Nous savons que psychologiquement la relation à la nourriture dépend de notre affect (cas des anorexies), de notre environnement et de notre état de santé. Il en va de même pour votre chat : Pour apprivoiser un animal, il suffit d'utiliser la nourriture pour diminuer sa distance de fuite et commencer de tisser un lien avec lui.

La manière dont le chat se nourrit est donc
un " baromètre " pour son maître

Lorsqu'il refuse sa nourriture plus de 2 à 3 jours, il faut se poser différentes questions :

  • Mon chat a-t-il la nourriture qui lui convient ?

  • Son odorat fonctionne-t-il bien ?

  • N'est-il pas malade ?

  • N'a-t-il pas subi un stress lors de la dernière ingestion d'aliments ?

  • N'a-t-il pas été stressé par un changement dans son environnement ? Arrivée ou absence d'un autre chat, d'un autre humain, déménagement, changements dans l'appartement... ? Disputes familiales. Grands bruits inhabituels.

  • Ma relation avec mon chat n'est-elle pas excessive ?
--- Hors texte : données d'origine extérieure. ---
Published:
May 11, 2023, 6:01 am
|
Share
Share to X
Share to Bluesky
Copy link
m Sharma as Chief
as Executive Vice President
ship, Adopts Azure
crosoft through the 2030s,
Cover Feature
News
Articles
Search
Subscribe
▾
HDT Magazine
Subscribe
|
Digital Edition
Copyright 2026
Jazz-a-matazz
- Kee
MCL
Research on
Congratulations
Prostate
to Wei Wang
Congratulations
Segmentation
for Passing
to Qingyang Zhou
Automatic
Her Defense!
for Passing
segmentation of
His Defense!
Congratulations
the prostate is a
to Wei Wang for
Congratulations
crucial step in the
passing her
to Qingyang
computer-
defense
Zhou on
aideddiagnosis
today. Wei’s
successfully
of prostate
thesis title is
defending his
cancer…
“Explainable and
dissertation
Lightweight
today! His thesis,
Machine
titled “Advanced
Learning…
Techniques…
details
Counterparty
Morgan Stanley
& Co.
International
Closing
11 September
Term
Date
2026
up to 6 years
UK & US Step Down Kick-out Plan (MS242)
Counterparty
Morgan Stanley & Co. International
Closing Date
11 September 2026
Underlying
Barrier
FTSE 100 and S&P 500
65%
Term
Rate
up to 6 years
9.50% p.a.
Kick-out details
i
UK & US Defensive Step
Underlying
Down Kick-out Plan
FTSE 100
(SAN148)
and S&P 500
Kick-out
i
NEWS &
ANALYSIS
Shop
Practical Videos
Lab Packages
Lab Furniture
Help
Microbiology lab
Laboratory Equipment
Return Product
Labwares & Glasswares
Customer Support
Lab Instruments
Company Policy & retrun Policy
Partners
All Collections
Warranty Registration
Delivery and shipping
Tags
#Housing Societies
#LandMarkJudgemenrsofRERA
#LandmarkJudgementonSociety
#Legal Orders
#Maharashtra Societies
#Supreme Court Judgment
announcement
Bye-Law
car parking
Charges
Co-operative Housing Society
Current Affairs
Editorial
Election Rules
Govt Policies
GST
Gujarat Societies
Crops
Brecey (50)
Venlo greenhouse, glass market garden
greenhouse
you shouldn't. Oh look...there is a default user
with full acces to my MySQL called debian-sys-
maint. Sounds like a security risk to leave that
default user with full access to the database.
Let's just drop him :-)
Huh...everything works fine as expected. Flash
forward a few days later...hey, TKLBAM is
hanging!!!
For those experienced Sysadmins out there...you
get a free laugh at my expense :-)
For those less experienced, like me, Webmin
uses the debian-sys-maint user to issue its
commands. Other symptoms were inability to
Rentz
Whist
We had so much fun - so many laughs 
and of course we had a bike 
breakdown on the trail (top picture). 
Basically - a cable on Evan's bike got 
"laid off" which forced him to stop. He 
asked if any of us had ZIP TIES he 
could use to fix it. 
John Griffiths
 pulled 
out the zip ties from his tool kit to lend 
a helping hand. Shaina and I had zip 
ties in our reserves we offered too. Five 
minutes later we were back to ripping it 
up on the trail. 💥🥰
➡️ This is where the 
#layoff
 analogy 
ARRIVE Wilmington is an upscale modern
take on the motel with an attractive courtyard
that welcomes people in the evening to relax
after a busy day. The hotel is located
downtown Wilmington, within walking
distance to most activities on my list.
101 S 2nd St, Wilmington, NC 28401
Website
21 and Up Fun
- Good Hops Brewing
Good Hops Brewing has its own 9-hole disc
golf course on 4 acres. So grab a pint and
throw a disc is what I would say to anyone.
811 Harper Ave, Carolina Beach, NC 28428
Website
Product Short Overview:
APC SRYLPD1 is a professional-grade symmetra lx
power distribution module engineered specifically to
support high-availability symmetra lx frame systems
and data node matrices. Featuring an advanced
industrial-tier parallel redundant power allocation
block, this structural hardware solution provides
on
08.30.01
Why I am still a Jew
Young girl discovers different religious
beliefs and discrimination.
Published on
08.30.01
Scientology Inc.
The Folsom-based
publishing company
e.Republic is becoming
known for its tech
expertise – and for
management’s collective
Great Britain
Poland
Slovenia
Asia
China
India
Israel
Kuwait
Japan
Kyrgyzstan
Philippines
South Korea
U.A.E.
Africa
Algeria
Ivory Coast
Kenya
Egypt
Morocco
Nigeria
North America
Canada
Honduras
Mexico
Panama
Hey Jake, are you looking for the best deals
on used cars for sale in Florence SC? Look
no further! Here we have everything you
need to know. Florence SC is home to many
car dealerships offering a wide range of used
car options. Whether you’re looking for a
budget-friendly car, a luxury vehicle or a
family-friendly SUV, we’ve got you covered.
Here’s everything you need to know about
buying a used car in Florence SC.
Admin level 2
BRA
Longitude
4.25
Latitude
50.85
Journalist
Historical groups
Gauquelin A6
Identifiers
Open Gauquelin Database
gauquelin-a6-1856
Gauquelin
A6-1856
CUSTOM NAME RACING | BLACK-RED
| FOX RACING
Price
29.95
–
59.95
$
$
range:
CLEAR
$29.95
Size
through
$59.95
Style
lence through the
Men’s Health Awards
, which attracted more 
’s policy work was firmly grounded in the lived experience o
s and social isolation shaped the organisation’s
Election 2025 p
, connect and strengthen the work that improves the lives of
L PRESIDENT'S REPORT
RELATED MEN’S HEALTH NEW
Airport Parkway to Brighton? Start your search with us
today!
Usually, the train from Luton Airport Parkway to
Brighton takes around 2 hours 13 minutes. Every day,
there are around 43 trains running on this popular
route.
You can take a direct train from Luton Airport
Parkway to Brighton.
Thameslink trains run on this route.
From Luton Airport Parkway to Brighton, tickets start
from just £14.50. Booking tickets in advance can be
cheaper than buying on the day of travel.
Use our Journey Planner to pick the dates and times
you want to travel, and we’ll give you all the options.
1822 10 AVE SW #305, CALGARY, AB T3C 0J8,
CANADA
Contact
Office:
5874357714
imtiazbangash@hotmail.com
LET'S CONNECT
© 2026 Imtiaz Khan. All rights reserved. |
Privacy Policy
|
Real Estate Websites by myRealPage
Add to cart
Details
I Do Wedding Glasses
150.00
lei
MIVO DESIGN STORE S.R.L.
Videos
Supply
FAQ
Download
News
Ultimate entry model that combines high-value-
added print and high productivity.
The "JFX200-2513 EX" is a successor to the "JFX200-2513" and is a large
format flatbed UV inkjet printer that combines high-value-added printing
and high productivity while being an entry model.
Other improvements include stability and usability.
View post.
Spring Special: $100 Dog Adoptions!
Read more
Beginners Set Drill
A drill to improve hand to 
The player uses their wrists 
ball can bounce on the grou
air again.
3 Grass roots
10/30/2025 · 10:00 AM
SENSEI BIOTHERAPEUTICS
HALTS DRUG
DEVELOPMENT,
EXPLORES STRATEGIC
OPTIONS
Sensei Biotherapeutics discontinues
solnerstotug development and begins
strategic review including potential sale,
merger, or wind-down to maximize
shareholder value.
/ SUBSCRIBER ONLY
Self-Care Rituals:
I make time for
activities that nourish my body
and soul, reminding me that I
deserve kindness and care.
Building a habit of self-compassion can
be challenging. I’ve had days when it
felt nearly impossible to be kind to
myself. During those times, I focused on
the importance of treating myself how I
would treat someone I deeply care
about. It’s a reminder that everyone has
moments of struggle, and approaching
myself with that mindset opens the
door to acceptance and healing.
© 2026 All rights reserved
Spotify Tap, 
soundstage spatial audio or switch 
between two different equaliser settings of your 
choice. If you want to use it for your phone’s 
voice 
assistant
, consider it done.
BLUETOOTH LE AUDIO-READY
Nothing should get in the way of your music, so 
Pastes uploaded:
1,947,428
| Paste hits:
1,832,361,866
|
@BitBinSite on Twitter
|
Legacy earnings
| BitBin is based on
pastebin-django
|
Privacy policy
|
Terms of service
  • A-t-il été bien sevré ?

Autour de la nourriture, de nombreux comportements anormaux peuvent apparaître :

  • Le pica : chat qui dévore tout ce qui se présente même les objets non ingérables,

  • La boulimie,

  • L'anorexie : refus de s'alimenter,

  • La polydipsie : consommation excessive d'eau,

  • Le téteur de laine ou mangeur de tissus.

Un chat " bien dans sa peau de chat " qui dépense son énergie, qui lie une relation harmonieuse avec son maître s'alimente de façon normale et satisfaisante.